▶ [What to produce]
Find the line with "index dip: (929, 877)" and the line with "index mcp: (1249, 858)" in the entries below; output exactly those two lines, every line between them, and no others.

▶ [Records shown]
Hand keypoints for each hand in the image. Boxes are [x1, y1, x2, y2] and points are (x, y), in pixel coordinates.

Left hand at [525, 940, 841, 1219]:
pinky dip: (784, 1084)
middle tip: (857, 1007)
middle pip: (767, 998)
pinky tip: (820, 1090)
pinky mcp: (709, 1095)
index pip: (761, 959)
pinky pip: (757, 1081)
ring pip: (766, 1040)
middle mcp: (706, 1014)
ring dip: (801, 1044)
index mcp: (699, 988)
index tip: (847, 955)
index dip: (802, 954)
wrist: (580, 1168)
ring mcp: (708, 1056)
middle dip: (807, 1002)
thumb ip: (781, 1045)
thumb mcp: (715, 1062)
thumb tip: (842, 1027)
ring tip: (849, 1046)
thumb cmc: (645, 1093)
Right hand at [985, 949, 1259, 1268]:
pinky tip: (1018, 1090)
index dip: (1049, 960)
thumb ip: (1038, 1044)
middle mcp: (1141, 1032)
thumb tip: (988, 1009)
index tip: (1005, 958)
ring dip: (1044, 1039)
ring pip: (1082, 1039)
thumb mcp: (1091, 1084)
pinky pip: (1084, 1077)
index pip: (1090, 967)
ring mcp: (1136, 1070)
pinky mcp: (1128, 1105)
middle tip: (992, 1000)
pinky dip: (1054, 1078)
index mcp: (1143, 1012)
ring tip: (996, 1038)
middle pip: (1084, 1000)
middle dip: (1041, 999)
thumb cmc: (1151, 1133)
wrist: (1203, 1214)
...
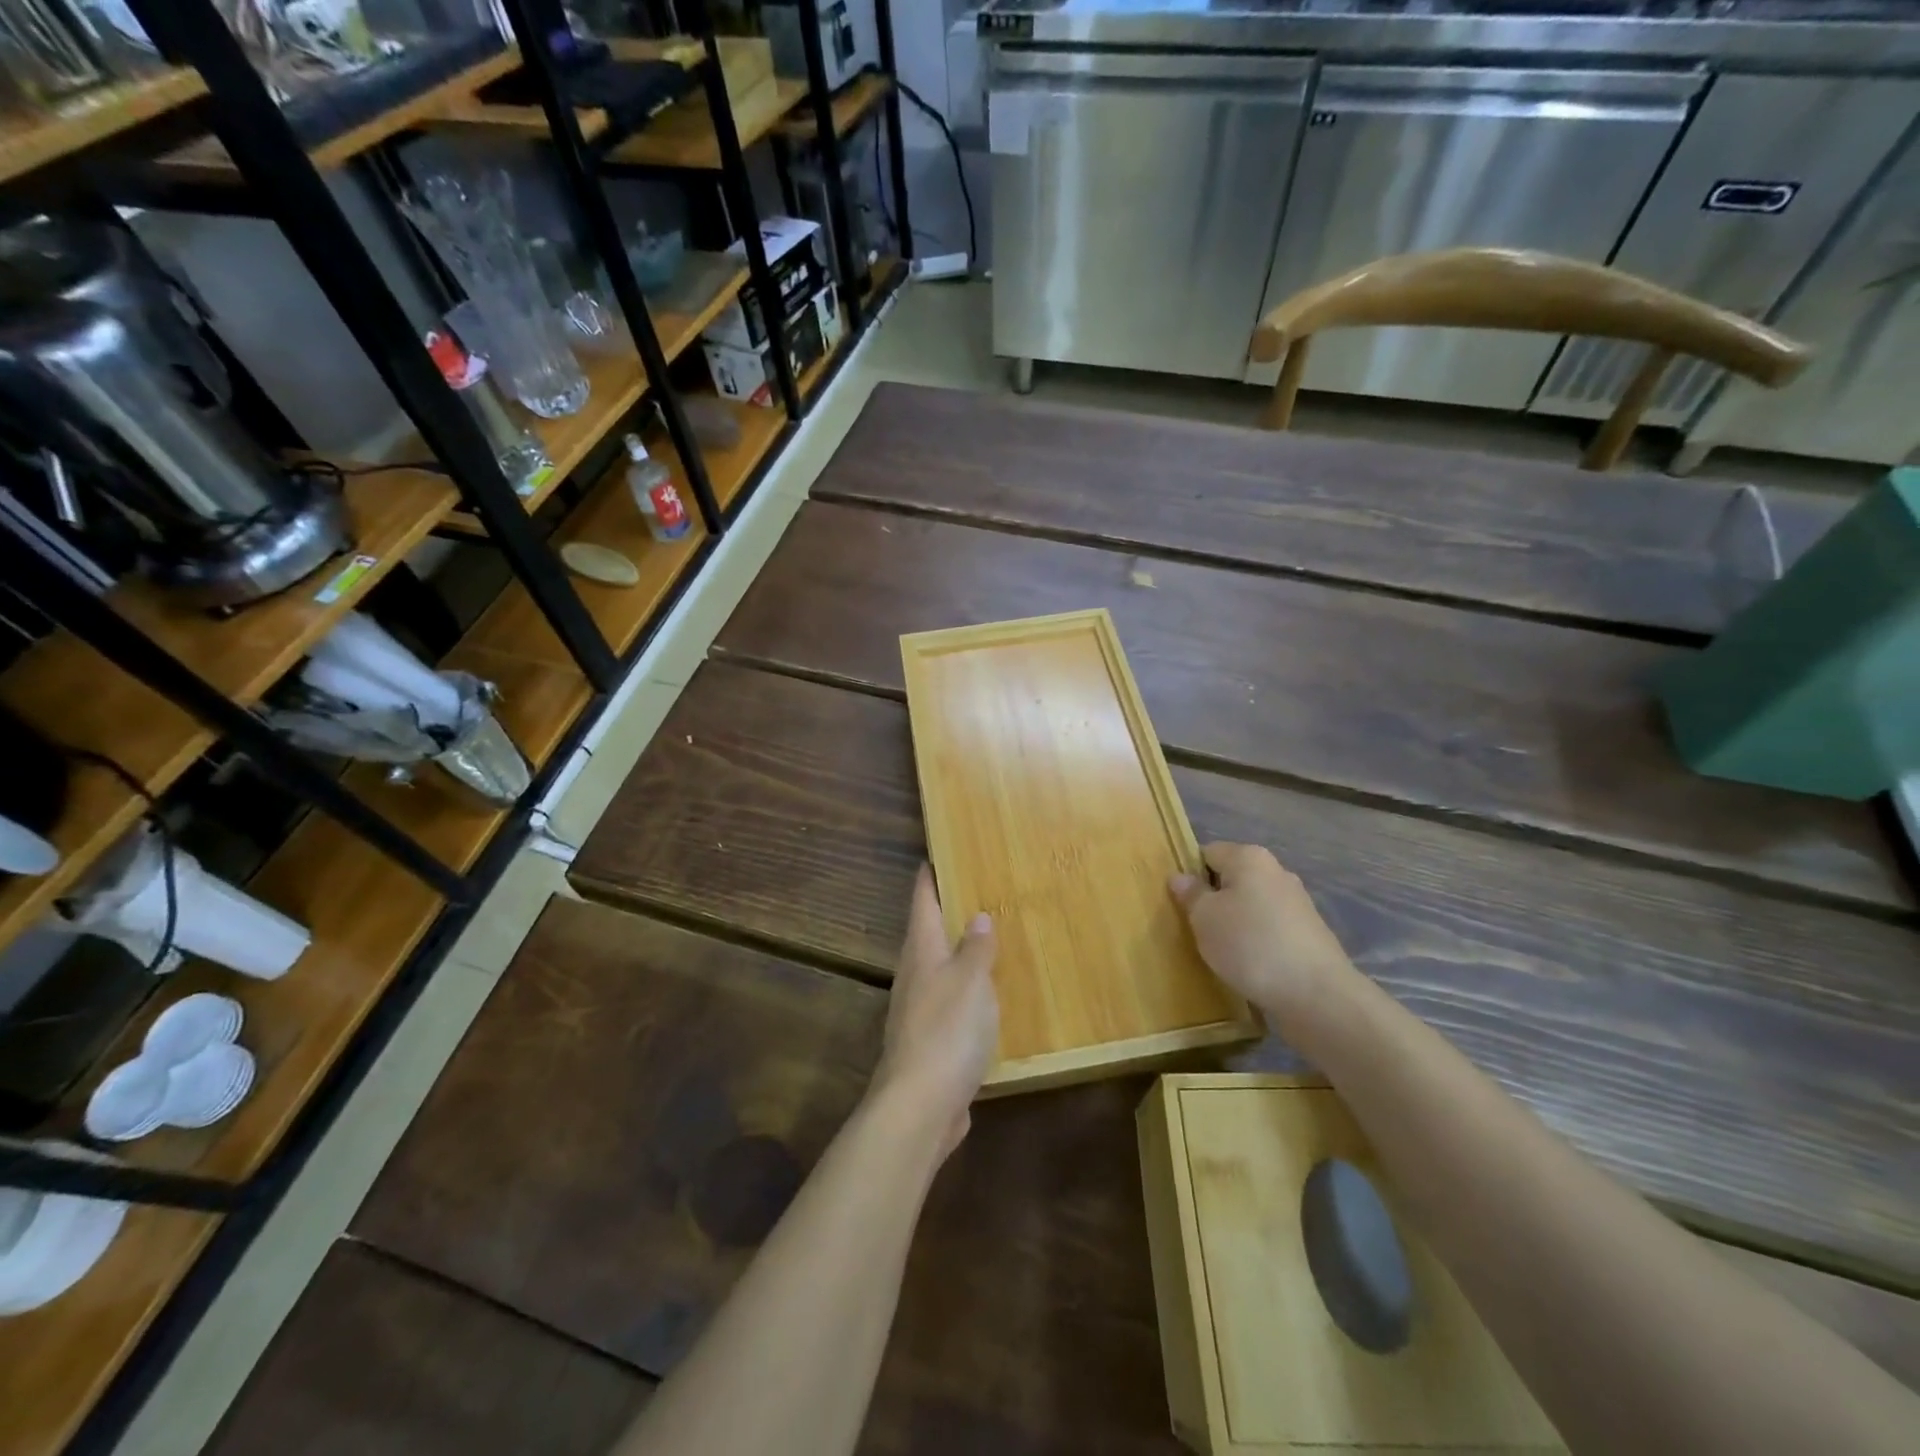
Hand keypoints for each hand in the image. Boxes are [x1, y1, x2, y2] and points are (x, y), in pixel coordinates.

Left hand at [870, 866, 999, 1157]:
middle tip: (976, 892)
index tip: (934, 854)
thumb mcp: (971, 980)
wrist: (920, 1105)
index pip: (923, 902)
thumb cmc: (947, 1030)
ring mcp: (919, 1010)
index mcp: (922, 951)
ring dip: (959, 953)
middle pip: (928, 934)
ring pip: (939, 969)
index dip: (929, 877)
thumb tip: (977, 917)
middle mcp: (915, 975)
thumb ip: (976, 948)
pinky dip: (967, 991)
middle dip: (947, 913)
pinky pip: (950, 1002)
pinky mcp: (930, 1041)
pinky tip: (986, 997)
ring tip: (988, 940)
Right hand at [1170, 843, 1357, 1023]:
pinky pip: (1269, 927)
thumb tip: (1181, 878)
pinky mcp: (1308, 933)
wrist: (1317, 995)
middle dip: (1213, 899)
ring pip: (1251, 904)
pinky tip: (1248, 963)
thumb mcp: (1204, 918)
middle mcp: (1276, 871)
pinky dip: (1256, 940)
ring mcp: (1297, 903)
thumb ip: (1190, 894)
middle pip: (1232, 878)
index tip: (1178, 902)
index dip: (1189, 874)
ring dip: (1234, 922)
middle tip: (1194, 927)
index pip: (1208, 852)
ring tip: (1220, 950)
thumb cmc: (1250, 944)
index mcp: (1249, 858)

▶ [Solved exercise]
index dip: (929, 877)
thumb tip: (977, 917)
middle mcp: (915, 975)
thumb ip: (976, 948)
pinky dip: (967, 991)
middle dip: (947, 913)
pinky pip: (950, 1002)
pinky mcp: (930, 1041)
pinky tip: (986, 997)
ring tip: (988, 940)
Right hand at [1170, 843, 1357, 1023]:
pinky pip: (1269, 927)
thumb tip: (1181, 878)
pinky mcp: (1308, 933)
wrist: (1317, 995)
middle dip: (1213, 899)
ring pip: (1251, 904)
pinky tip: (1248, 963)
thumb mcp: (1204, 918)
middle mcp: (1276, 871)
pinky dip: (1256, 940)
ring mcp: (1297, 903)
thumb ip: (1190, 894)
middle pip: (1232, 878)
index tip: (1178, 902)
index dip: (1189, 874)
ring dip: (1234, 922)
middle tip: (1194, 927)
index pip: (1208, 852)
ring tip: (1220, 950)
thumb cmc: (1250, 944)
index mcp: (1249, 858)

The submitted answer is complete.